** EXCERPT TO READ follows **

Fresh Kid Ice on 2 Live Crew’s Early Years

In this excerpt from his autobiography, the Asian rapper remembers how the group came together

We were saddened to hear that 2 Live Crew member Fresh Kid Ice passed on today. RBMA contributor Jacob Katel worked with Ice on his 2015 memoir, My Rise 2 Fame, and has graciously offered up this excerpt from the book. As one of the architects of Miami bass – and an important champion of free speech – we’re proud to shine a light on his career.

2 Live Crew /// Fresh Kid Ice pictured far right Michael Ochs Archives

Miami Bass was a way of life for young people letting loose and having fun. But it almost all ended way too early for me one hot summer night at Big Daddy’s 8600, a club on 86th and Biscayne. That’s where everybody used to go every Friday night. It was the number one spot in the city for fine ass hoes in daisy dukes, dope dealers, University of Miami football players, killers and people just looking to drink and have a good time. I was partying there with my friends the night before Mother’s Day, 1988. And it nearly killed me.

It all started when my boy Alton Conley, AKA A.C., met some girls and set up a date. All he needed was a wingman. Unfortunately, that ended up being me.

After going to a couple of clubs, we went to South Beach around three in the morning until some cops chased us off and told us to get the hell out of there. We all got into Alton’s Camaro Z28 and I fell asleep in the back seat. We were speeding west on the 112 when Alton fell asleep at the wheel. Supposedly the girl in the front seat saw what happened, but didn’t tell anybody. She just put her seatbelt on and prayed.

We crashed so hard they’re still finding pieces of that accident all up and down the highway. Me and the girl next to me were thrown from the vehicle. I skidded across the cement like a steel scrap off A.C.’s Camaro. The girl next to me flew out the window and the car’s engine landed on her head. Somehow we all survived.

** End of EXCERPT TO READ **
** INFORMATION PROVIDED follows **

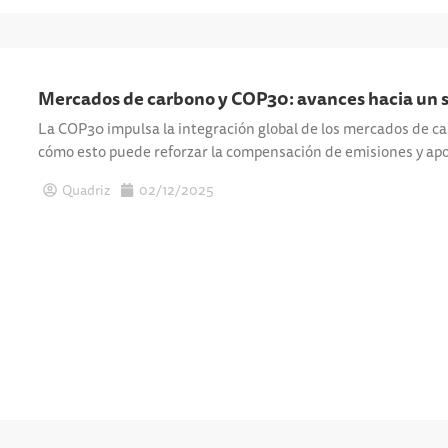
Mercados de carbono y COP30: avances hacia un s
La COP30 impulsa la integración global de los mercados de c
cómo esto puede reforzar la compensación de emisiones y apo
Quadriz
02/12/2025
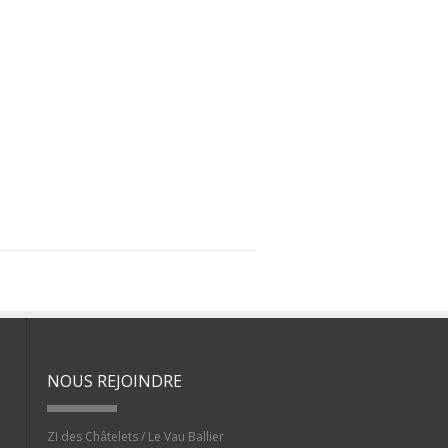
NOUS REJOINDRE
ZI des Châtelets / Le Vau Ballier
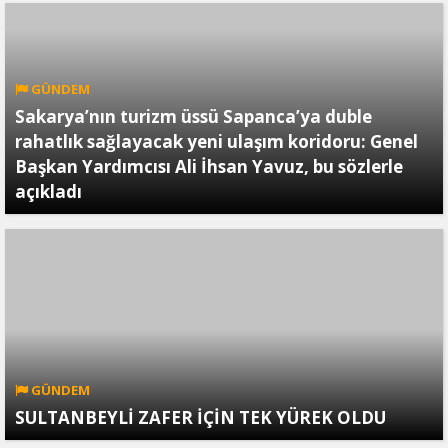
GÜNDEM
Sakarya’nın turizm üssü Sapanca’ya duble
rahatlık sağlayacak yeni ulaşım koridoru: Genel
Başkan Yardımcısı Ali İhsan Yavuz, bu sözlerle
açıkladı
GÜNDEM
SULTANBEYLİ ZAFER İÇİN TEK YÜREK OLDU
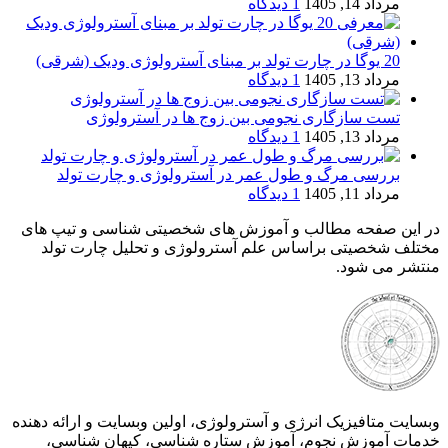
مرداد 14, 1405
1 دیدگاه
20 یوگا در چارت تولد بر مبنای آسترولوژی ودیک (شرقی)
مرداد 13, 1405
1 دیدگاه
تست سازگاری نجومی بین زوج ها در آسترولوژی
مرداد 13, 1405
1 دیدگاه
بررسی مرگ و طول عمر در آسترولوژی و چارت تولد
مرداد 11, 1405
1 دیدگاه
در این صفحه مطالب و آموزش های شخصیتی شناسی و تیپ های
مختلف شخصیتی براساس علم آسترولوژی و تحلیل چارت تولد
منتشر می شود.
وبسایت متافیزیک انرژی و آسترولوژی، اولین وبسایت و ارائه دهنده
خدمات آموزش نجوم، آموزش ستاره شناسی، کیهان شناسی،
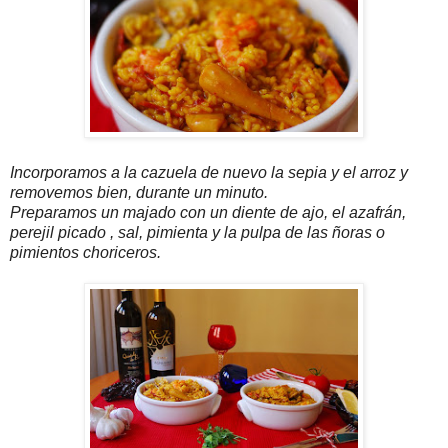
Incorporamos a la cazuela de nuevo la sepia y el arroz y
removemos bien, durante un minuto.
Preparamos un majado con un diente de ajo, el azafrán,
perejil picado , sal, pimienta y la pulpa de las ñoras o
pimientos choriceros.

** End of INFORMATION PROVIDED **

◆ WHAT YOU NEED TO DO ◆
• a. Rewrite the paragraph of the memoir excerpt that begins "After going to a couple of clubs" as a short bulleted list, keeping its main facts.
• b. Answer these questions from the memoir excerpt, one line each:
(i) What is the title of the 2015 memoir?
(ii) At what intersection was the club Big Daddy's 8600?
(iii) What make and model of car was Alton driving?
• c. Continue the memoir excerpt about the early years of 2 Live Crew from its final sentence.

◆ RESPONSES FOR EACH TASK ◆
• a.
- Around three in the morning, after a couple of clubs, the group went to South Beach until police chased them off.
- Everyone got into Alton's Camaro Z28, and the narrator fell asleep in the back seat.
- While they were speeding west on the 112, Alton fell asleep at the wheel.
- The girl in the front seat supposedly saw this but told no one; she put on her seatbelt and prayed.

• b.
(i) My Rise 2 Fame
(ii) 86th and Biscayne
(iii) A Camaro Z28

• c.
My arm and shoulder were severed from my body in what’s called a brachial plexus injury. My arm’s entire nerve network, from the tip of my left finger to the base of my spine, was ripped, torn and shredded. All my friends thought I was surely dead. They were all saying, “Yo, I don’t think Chris gon’ make it man.”

2 Live Crew - We Want Some Pussy

This happened right when our first album, 2 Live Is What We Are, was on its way to selling half a million copies off the strength of “Throw The D,” “We Want Some Pussy” and “Get It Girl.” Our second album, Move Somethin’, was getting ready to drop.

People wonder why I wear an arm brace on stage. Well, the truth is, I’ve been wearing it since 1988. The effects of this car wreck have followed my career since. It’s been rough, but I’m a survivor. Through all of the lawsuits, fights, alcohol, horny freaks, wild nights, Supreme Court victory, free speech heroics, pioneering hip-hop, years on the road, sleeping on floors, marathons in the studio, spending money, making hits, taking gambles, making babies, raising a family, fucking outside my marriage, selling millions independently, two strokes that almost killed me, Diabetes II, ruining my liver, flipping cars, collapsing my lung, coping with encephalopathy, bleeding out and almost dying on the floor of my own house and living out of a suitcase, it has been one hell of a journey.

The truth of why I did it is simple. I love music. I’ve always been proud to be able to provide for my family and my staff’s families this way. I have four kids and three grandkids and I love them all, as I do all my family. Going to jail for my work, fighting for the freedom of speech, setting a legal precedent for parodies, co-founding one of the most influential hip-hop groups of all time, putting Miami Bass on the map around the world, and influencing the talent of others for the love of music has been a true blessing and I wouldn’t change a thing.

I’ve always stood in awe of the power that music has to bring people together.

When we first started the group with myself, David Hobbs and Yuri Vielot, all we had was a collection of records, a couple of pieces of equipment, love for the music and free time, so we started throwing our own parties on March Air Force Base in Southern CalIfornia and out at parks in the community.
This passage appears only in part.